Records for this exercise —
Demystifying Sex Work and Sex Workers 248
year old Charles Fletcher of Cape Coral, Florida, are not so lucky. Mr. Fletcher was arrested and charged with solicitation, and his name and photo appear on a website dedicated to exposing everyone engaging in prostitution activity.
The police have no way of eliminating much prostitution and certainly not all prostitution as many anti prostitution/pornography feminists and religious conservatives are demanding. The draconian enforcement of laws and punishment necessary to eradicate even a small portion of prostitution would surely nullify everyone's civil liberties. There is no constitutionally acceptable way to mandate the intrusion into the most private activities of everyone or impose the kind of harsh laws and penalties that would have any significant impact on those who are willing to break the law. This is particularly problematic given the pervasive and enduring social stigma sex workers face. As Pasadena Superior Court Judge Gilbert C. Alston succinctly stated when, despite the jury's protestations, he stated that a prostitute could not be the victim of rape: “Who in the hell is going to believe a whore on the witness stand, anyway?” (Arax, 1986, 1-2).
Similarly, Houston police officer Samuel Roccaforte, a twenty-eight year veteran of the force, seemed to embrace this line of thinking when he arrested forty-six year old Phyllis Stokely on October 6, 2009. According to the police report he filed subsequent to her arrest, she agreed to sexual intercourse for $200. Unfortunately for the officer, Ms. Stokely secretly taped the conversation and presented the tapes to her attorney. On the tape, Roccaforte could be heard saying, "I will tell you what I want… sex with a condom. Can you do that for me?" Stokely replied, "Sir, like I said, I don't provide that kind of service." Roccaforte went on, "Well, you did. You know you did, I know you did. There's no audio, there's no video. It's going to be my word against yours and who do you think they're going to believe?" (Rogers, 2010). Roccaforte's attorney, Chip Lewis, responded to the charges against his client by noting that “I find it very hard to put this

--

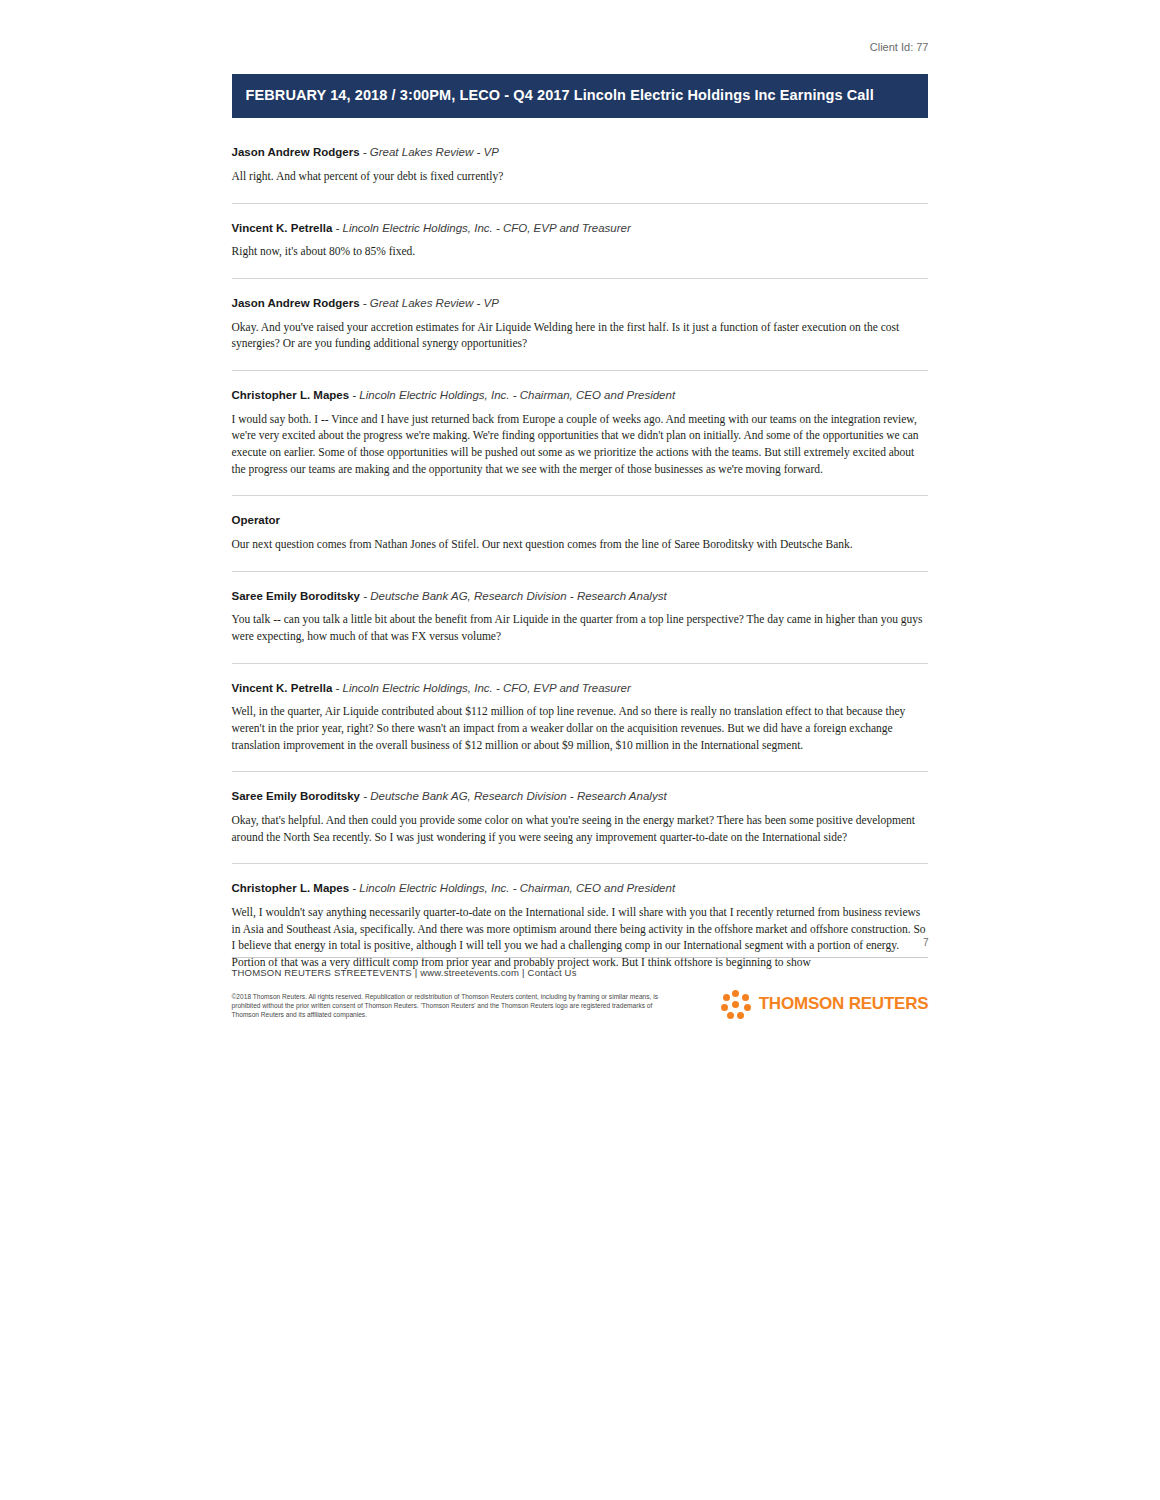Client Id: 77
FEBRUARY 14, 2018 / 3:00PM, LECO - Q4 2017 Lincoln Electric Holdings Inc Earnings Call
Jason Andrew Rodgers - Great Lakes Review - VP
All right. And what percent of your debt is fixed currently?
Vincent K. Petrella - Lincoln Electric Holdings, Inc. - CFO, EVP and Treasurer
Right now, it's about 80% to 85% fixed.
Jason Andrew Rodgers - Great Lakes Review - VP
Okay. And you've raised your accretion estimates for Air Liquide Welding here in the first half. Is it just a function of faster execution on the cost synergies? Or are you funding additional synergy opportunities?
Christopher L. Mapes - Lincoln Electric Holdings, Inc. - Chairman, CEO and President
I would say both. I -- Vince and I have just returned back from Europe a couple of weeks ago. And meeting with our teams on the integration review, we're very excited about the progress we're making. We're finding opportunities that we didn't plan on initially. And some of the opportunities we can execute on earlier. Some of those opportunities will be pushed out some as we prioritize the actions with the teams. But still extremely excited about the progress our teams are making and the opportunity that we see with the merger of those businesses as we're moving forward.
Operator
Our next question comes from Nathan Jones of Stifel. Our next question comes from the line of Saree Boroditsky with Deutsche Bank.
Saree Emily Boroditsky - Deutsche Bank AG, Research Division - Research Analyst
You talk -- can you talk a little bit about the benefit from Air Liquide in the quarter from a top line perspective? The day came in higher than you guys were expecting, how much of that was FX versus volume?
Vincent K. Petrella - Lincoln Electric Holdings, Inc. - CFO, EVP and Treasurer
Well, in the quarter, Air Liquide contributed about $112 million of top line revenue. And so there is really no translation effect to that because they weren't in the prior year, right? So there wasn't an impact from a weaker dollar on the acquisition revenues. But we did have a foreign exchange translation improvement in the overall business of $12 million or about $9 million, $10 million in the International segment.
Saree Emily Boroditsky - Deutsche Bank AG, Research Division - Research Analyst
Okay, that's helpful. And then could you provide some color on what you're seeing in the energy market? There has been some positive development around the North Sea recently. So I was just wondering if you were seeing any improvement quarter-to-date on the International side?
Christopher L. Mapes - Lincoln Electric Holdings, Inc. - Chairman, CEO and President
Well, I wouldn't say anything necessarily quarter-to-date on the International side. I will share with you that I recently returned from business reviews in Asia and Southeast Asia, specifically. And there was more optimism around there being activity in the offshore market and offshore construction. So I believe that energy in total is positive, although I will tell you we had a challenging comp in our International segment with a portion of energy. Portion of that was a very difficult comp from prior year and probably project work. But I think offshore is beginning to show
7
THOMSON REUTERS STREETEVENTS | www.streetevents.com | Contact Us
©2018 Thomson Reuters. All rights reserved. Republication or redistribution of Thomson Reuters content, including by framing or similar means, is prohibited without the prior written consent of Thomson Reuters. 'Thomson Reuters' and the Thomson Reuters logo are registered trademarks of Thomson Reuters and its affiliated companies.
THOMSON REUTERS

==

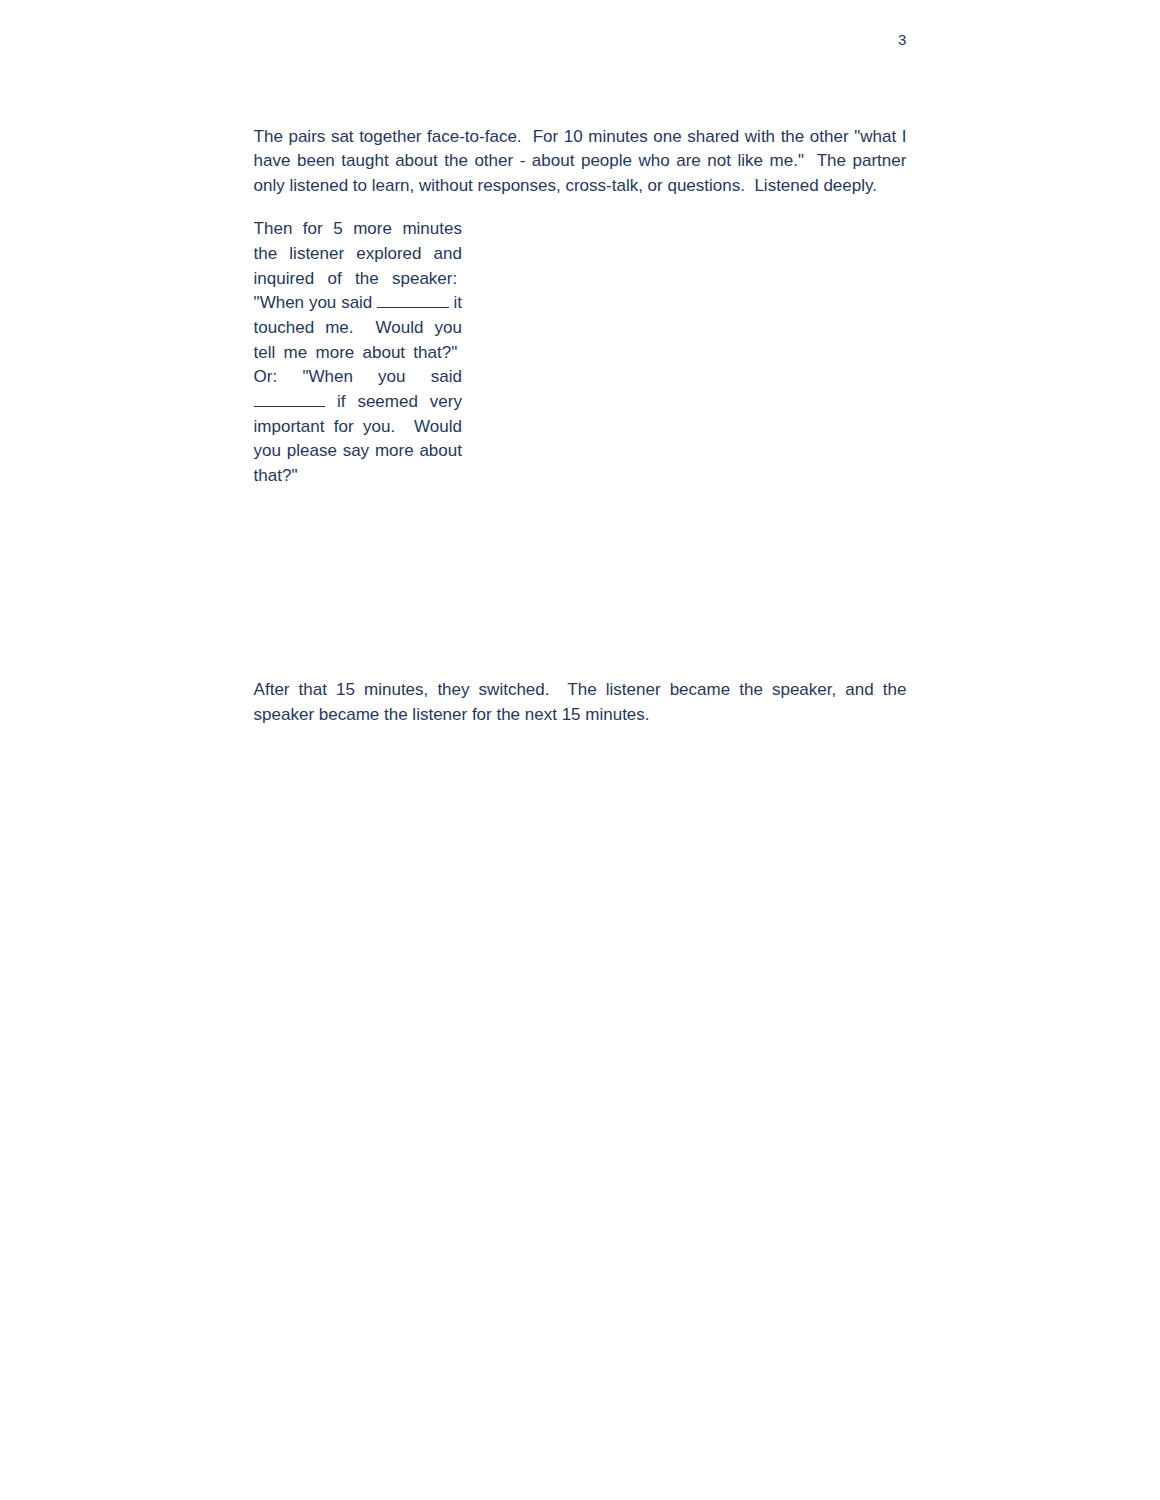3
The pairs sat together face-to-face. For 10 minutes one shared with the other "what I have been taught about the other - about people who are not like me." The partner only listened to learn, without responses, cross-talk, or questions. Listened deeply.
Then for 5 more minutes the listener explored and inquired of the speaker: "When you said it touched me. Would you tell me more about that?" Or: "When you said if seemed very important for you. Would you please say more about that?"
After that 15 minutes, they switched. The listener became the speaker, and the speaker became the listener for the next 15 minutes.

To do — Some of the data mentions "listener". Copy every line where it does.

Answer space —
Then for 5 more minutes the listener explored and inquired of the speaker: "When you said it touched me. Would you tell me more about that?" Or: "When you said if seemed very important for you. Would you please say more about that?"
After that 15 minutes, they switched. The listener became the speaker, and the speaker became the listener for the next 15 minutes.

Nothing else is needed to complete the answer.